Breton and Várhelyi will have their confirmation hearings next Wednesday and Thursday in the European Parliament in Brussels. Many MEPs are not happy with Macron’s choice. Unlike Goulard, Breton has no EU experience and is considered far more conservative than the previous nominee. He is nominated for the same vast internal market portfolio as Goulard was and there are still concerns that his position will be too powerful. There have also been questions about his current job as CEO of technology company Atos. He reportedly owns about €34 million worth of shares in the company, which he would be regulating as part of his new job.
MEPs say they are preparing some tough questions for him. It’s highly unlikely they would reject him, after having already rejected one French nominee, but they may hold up his appointment for several weeks.
Romania has still not put forward a replacement, because since the original nomination was made the government of Prime Minister Viorica Dăncilă has collapsed. That hasn’t stopped her from putting someone forward anyway—the Socialist MEP Victor Negrescu. But Romanian President Klaus Iohannis is challenging her right to do this, arguing that because the government has fallen, it is now his responsibility. He reportedly wants to nominate Liberal MEP Siegfried Muresan.
Meanwhile, there are reports in London that Johnson may refuse to nominate a new commissioner—fearful that it would suggest to the British public ahead of December 12 election that the UK is not leaving the EU. Lawyers at the commission are looking to see if there is any way around the rule that there must be one commissioner from each EU member state.
None of this, from the Spitzenkandidat fight to the Romanian chaos to the Brexit meltdown, is von der Leyen’s fault. But she has found herself seriously hampered by all of it before her tenure has even begun. And her inability to react robustly to the unfolding situation has many in Brussels questioning her fitness for the job. This is unnerving for her team, considering she still has to survive a second confirmation vote, along with her whole college of 28 commissioners, in the European Parliament.
Another Brexit Delay
The other major event meant to take place tomorrow was Brexit. But after Boris Johnson failed to ram his renegotiated Brexit deal through the British parliament in record time, MPs voted this to call an election for December 12. The EU granted an extension of three months, until 31 January 2020, even before that vote.

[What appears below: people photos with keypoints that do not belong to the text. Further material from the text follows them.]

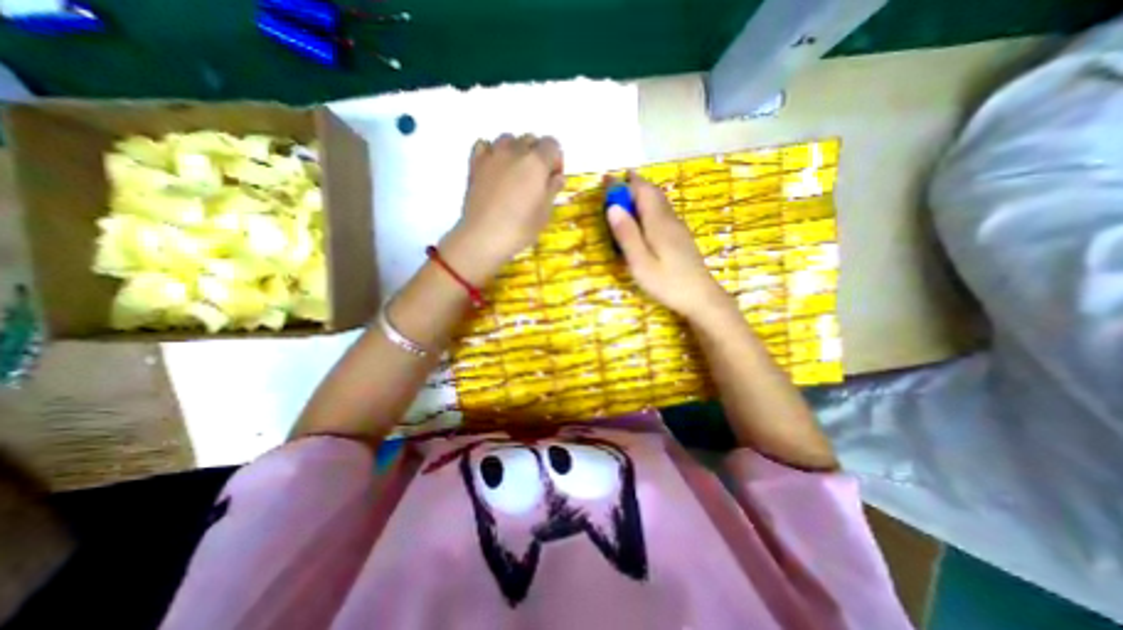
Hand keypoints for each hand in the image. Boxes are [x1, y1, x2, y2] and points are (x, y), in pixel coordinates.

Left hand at [437, 133, 561, 282]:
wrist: (484, 237)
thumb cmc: (520, 228)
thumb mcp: (544, 213)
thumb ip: (552, 189)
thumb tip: (557, 177)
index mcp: (536, 162)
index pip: (552, 144)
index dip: (556, 160)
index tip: (553, 179)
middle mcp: (515, 151)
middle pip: (531, 139)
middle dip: (538, 154)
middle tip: (536, 179)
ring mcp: (492, 155)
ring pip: (508, 139)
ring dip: (516, 150)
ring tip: (516, 173)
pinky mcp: (475, 164)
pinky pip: (484, 145)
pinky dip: (492, 151)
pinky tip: (495, 168)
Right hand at [606, 172, 728, 320]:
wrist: (701, 297)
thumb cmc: (667, 282)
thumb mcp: (640, 263)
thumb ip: (627, 235)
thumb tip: (613, 207)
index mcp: (658, 222)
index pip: (641, 191)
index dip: (622, 183)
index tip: (606, 178)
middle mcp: (669, 219)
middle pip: (652, 192)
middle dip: (632, 185)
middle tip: (613, 186)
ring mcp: (677, 227)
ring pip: (659, 201)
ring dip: (641, 194)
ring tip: (624, 197)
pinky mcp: (680, 237)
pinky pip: (662, 212)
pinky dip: (648, 206)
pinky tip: (643, 218)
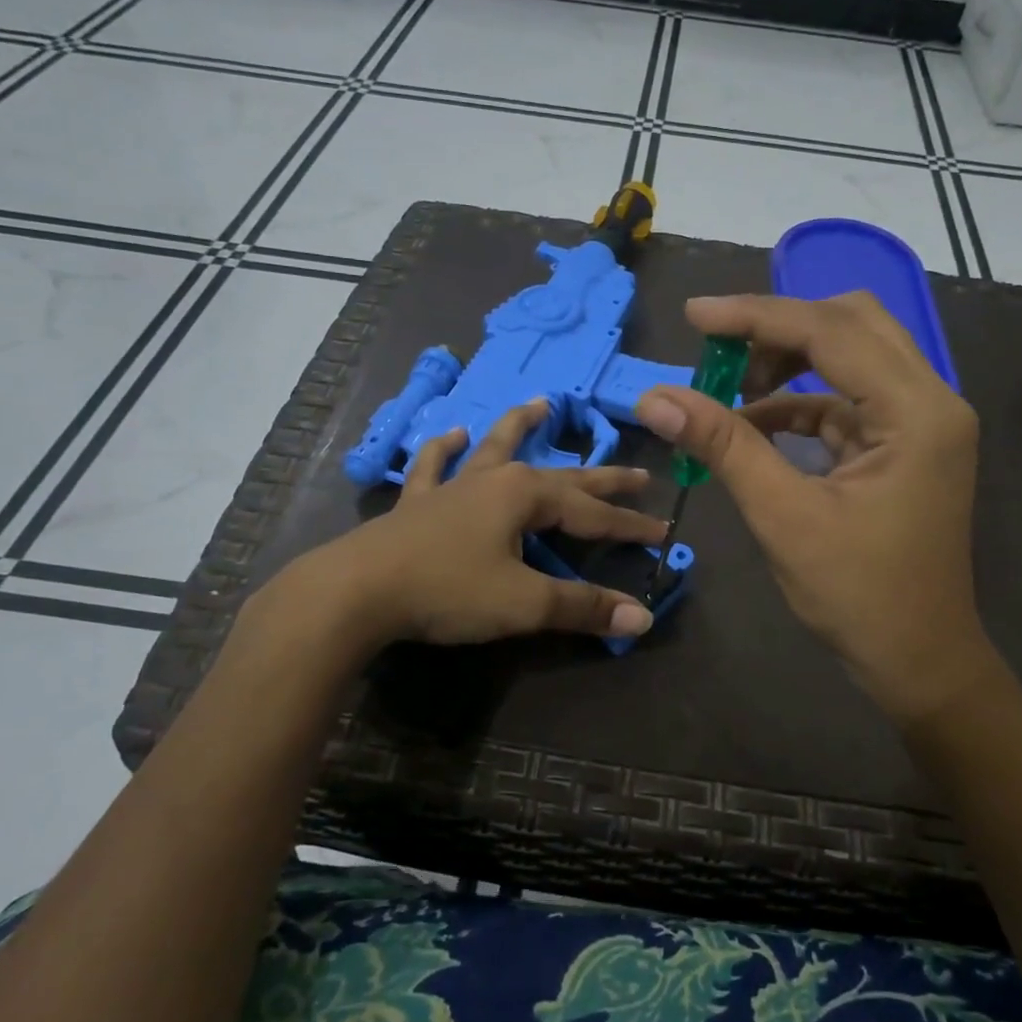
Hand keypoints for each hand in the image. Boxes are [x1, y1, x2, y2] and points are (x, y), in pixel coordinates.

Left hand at [246, 398, 665, 655]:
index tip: (663, 534)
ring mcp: (453, 486)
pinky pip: (434, 467)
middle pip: (561, 476)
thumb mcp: (524, 603)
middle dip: (601, 478)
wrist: (358, 590)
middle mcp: (495, 479)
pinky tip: (451, 435)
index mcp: (526, 495)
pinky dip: (443, 450)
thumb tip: (642, 618)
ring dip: (521, 427)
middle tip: (638, 473)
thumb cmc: (448, 590)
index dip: (630, 527)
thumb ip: (583, 607)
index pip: (594, 514)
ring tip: (541, 403)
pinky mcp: (419, 503)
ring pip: (496, 448)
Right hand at [635, 293, 989, 721]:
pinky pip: (848, 399)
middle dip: (779, 329)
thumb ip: (724, 446)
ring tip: (730, 390)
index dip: (756, 317)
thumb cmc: (857, 595)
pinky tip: (755, 424)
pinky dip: (800, 403)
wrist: (917, 659)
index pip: (830, 332)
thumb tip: (656, 399)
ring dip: (789, 363)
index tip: (694, 317)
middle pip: (852, 324)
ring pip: (852, 355)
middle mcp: (931, 400)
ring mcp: (922, 422)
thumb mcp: (783, 516)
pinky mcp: (905, 444)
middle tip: (718, 350)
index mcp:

This is the third time the UK has requested, and the EU granted, an extension to the Brexit deadline which was originally supposed to be at the end of March. The continuing extensions have left everyone exasperated.
French President Emmanuel Macron reportedly came close to vetoing the request for extension—delivered by Johnson under duress (or so he pretended) because of a piece of UK legislation requiring him to do so. On the EU side, there is a strong desire for the UK to leave as quickly as possible, but in an orderly fashion. People in Brussels are tired of having the Brexit issue hijack European summits and slowing the EU agenda. “As much as I hate Johnson, I have to say I hope he wins a majority in December because it would mean the British are finally gone,” admitted one EU civil servant in Brussels.
But the divisions in the UK are making that exit seem almost impossible. Polls currently point to a resounding victory for Johnson, but they were also predicting that ahead of his predecessor Theresa May’s snap election in June 2017. May ended up losing her majority in that election. An inconclusive result could mean months of more uncertainty and possibly in a second referendum being called.
The European Union is ending 2019 in a state of paralysis. With the start of both the new commission and the new EU of 27 delayed until 2020, decisive action in Brussels seems as far away as ever. It is certainly not where Emmanuel Macron wanted to see the EU two years into a presidency. The European renaissance, which he and the many people who believed in him, had hoped for, seems still some way off.